The cancellation of the ACWS events in Cagliari and Portsmouth has meant that many features of the first iteration of the AC75 remain unknown.
While the obvious hull design variations have been noted and debated, the reality is that little is known of the comparative performance potential of the four designs currently sailing.
This is a throwback to the pre-world series days, with the teams now heading to Auckland without competing against one another, and without their actual race boats even having been launched !
This has the potential for a great America’s Cup or a disastrous farce.

Iain Murray, Race Director of the 36th America’s Cup, highlighted this situation in a recent interview with Tip & Shaft.
With AC36 we are back into bigger boats, big crews, very cutting edge designs and facets of sailing which are not proven or amended.
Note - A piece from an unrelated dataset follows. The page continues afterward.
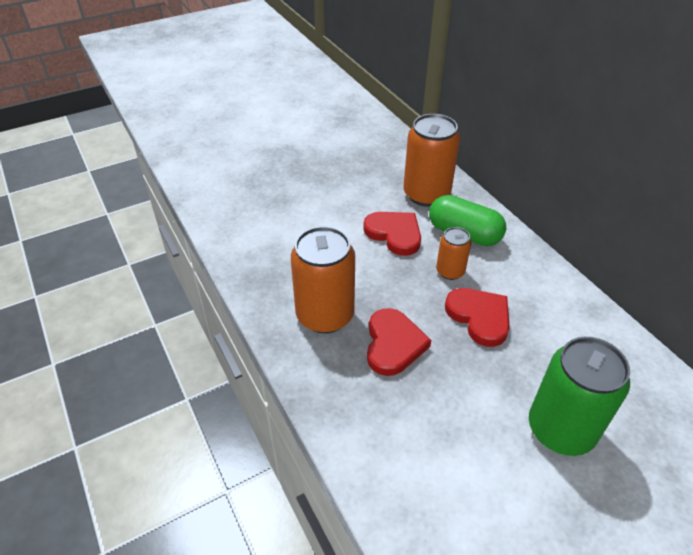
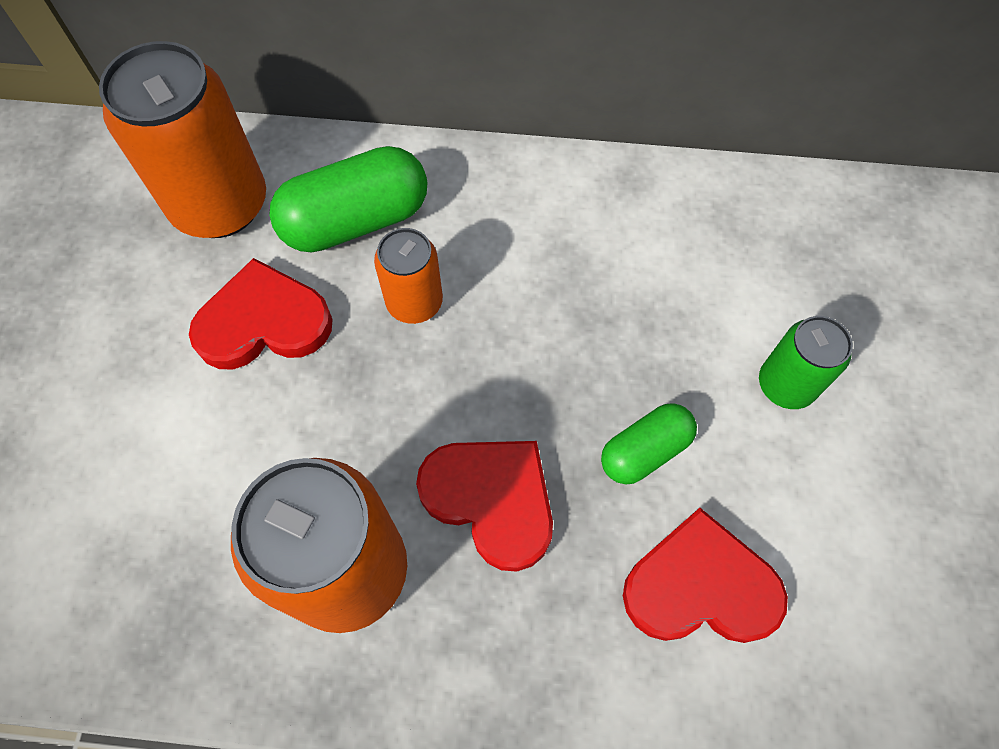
camera: 55 degrees left, 20 degrees up
(468, 387) = (645, 451): none -> green capsule
(479, 317) = (533, 333): red heart -> red heart (700, 586)
(560, 429) = (785, 385): green can -> green can, size x0.54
This is first generation stuff which I find really interesting.
The different theories, the boats, hull shapes, wing sizes, what the people are trying to do, the race course and what the style of boat they are going to need.
We will get to Auckland with the results of all these really smart guys looking at each other and their analysis of what they have learned from their first generation boats put into the second boats.
You do get the feeling everyone is going to come to New Zealand and they are going to be locked and loaded, like America’s Cups of the past where that first moment on that first day is going to be quite revealing.
It will be. “Wow, what have we got here!”
There are so many very smart people out there developing the tools and technology they have got. The America’s Cup has always been such a design contest as much as anything.
This version of the America’s Cup is not going to disappoint.
The other big unknown are the courses . . . and a return to windward starts.
The World Series with fleet racing required the cross-wind starts to get the boats equal round the first mark and not suffer from winners and losers off the start.
The return of upwind start match racing, with the monohull foiling boats ability to sail upwind is very, very different to what we knew back then.
The start, approaching the start on foils and going upwind doing 20+ knots is going to be important.
If you get fouled or pushed or come down off the foils, that will be a big loss, but likewise a manoeuvre which does not go to plan will see big losses.
With these boats, like all foiling boats, time on the foil is a key ingredient.
The vagaries of different hull shapes and the aero effects, the ground effects, the splashdown stops, there are a lot of interesting stuff which can happen and which will probably change with the racing style of competitors.
In the lighter breezes these boats will be up and down on and off the foils and if they need to carry downwind sails as opposed to jibs downwind it will be really mixed up.
My role now is making the racing work, preparing a fair and stable platform for the racing, and the control mechanisms around it.
Whether that is measurement rules, race course, safety they are the things I need to provide to the groups of people and make sure they can perform the way they would like to perform.
I think making sure there are rules, making sure everyone sticks to the rules and is on the same page.
Let the winning happen on the water.